30 Fall 4 Es würde auch in seine Wohnung eingedrungen, um ihn zu quälen, er verlasse die Wohnung kaum noch, gerade einmal täglich, um seine Substitutionstherapie (Buprenorphin) in der Apotheke einzunehmen. Mehrfaches Austauschen des Türschlosses habe keinen Effekt gehabt, es sei weiterhin in seine Wohnung eingebrochen worden, man habe Hinweise hinterlassen um ihn dies bemerken zu lassen. So sei die Küchenuhr um eine Stunde nach vor verstellt worden, seine Sonnenbrillen seien versteckt worden, die Waschmaschine sei eingeschaltet worden und man habe den High-Score bei seinem Lieblingsspiel auf der Playstation verändert.

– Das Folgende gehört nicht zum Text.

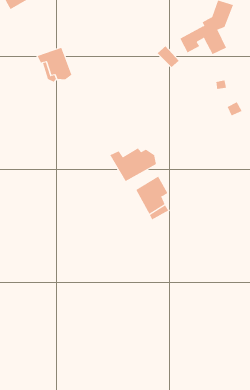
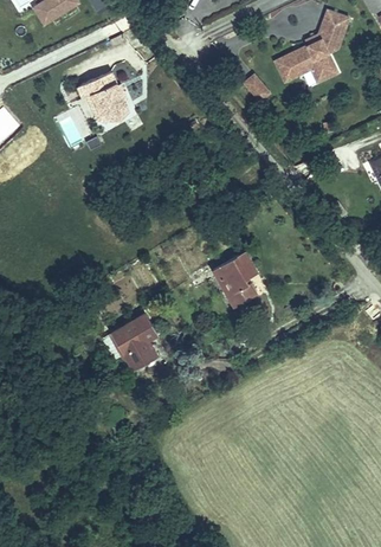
building: [110,147,157,182] -> none
building: none -> [114,315,155,365]

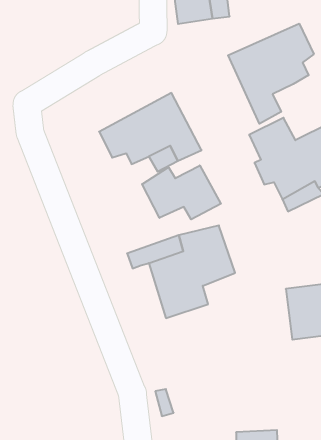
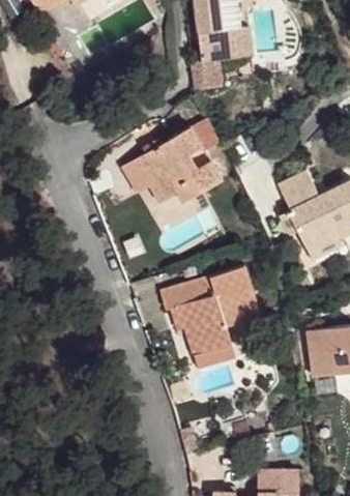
building: [228,24,314,124] -> none
building: [142,165,221,219] -> none

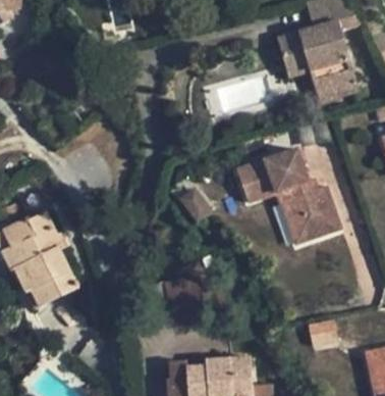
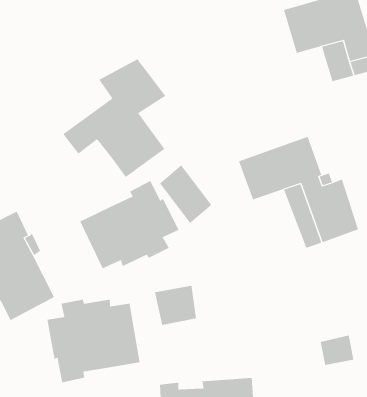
building: none -> [63,58,166,178]
building: none -> [80,180,179,269]
building: none -> [47,299,140,383]

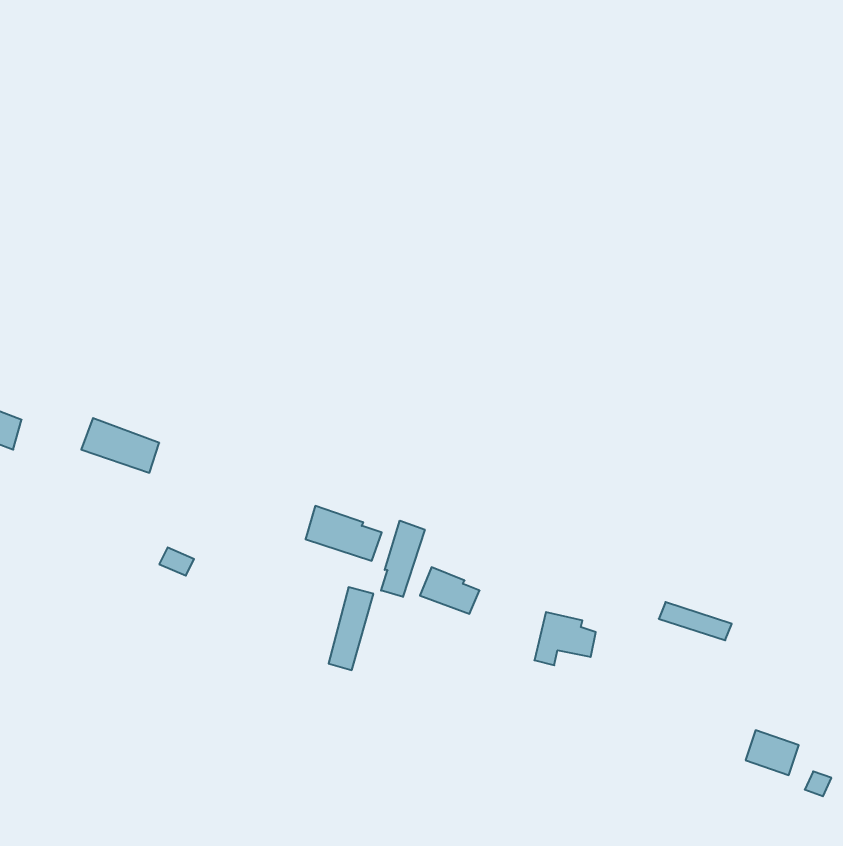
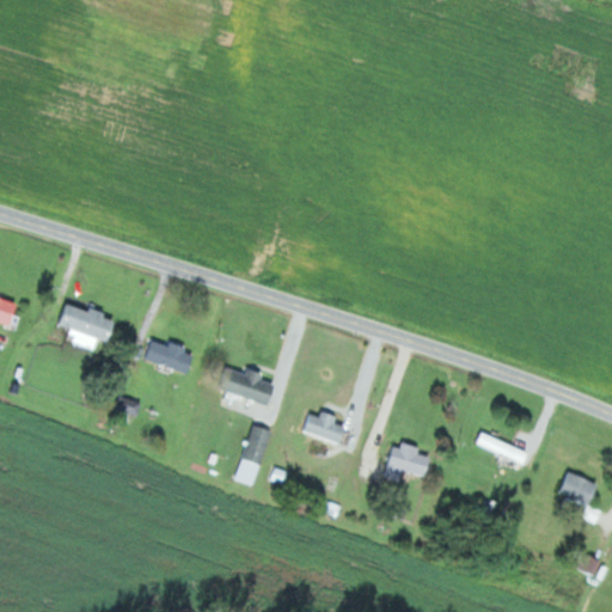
building: none -> [143,339,192,372]
building: [381,521,425,597] -> none
building: [746,730,799,775] -> [558,472,596,504]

31 Fall 4 Der Pat gibt an, eine Kamera aufgestellt zu haben um die Einbrecher zu filmen, diese würden jedoch sehr geschickt sein. Dennoch habe er zumindest Schatten aufnehmen können, er habe die Beweise sofort zur Polizei gebracht. Dort habe man ihm nicht geglaubt und seine Befürchtungen als Hirngespinste abgetan. Psychopathologisch findet sich weiters eine subdepressive Stimmungslage und Einschlafstörungen. Stimmenhören wie auch optische Halluzinationen werden verneint.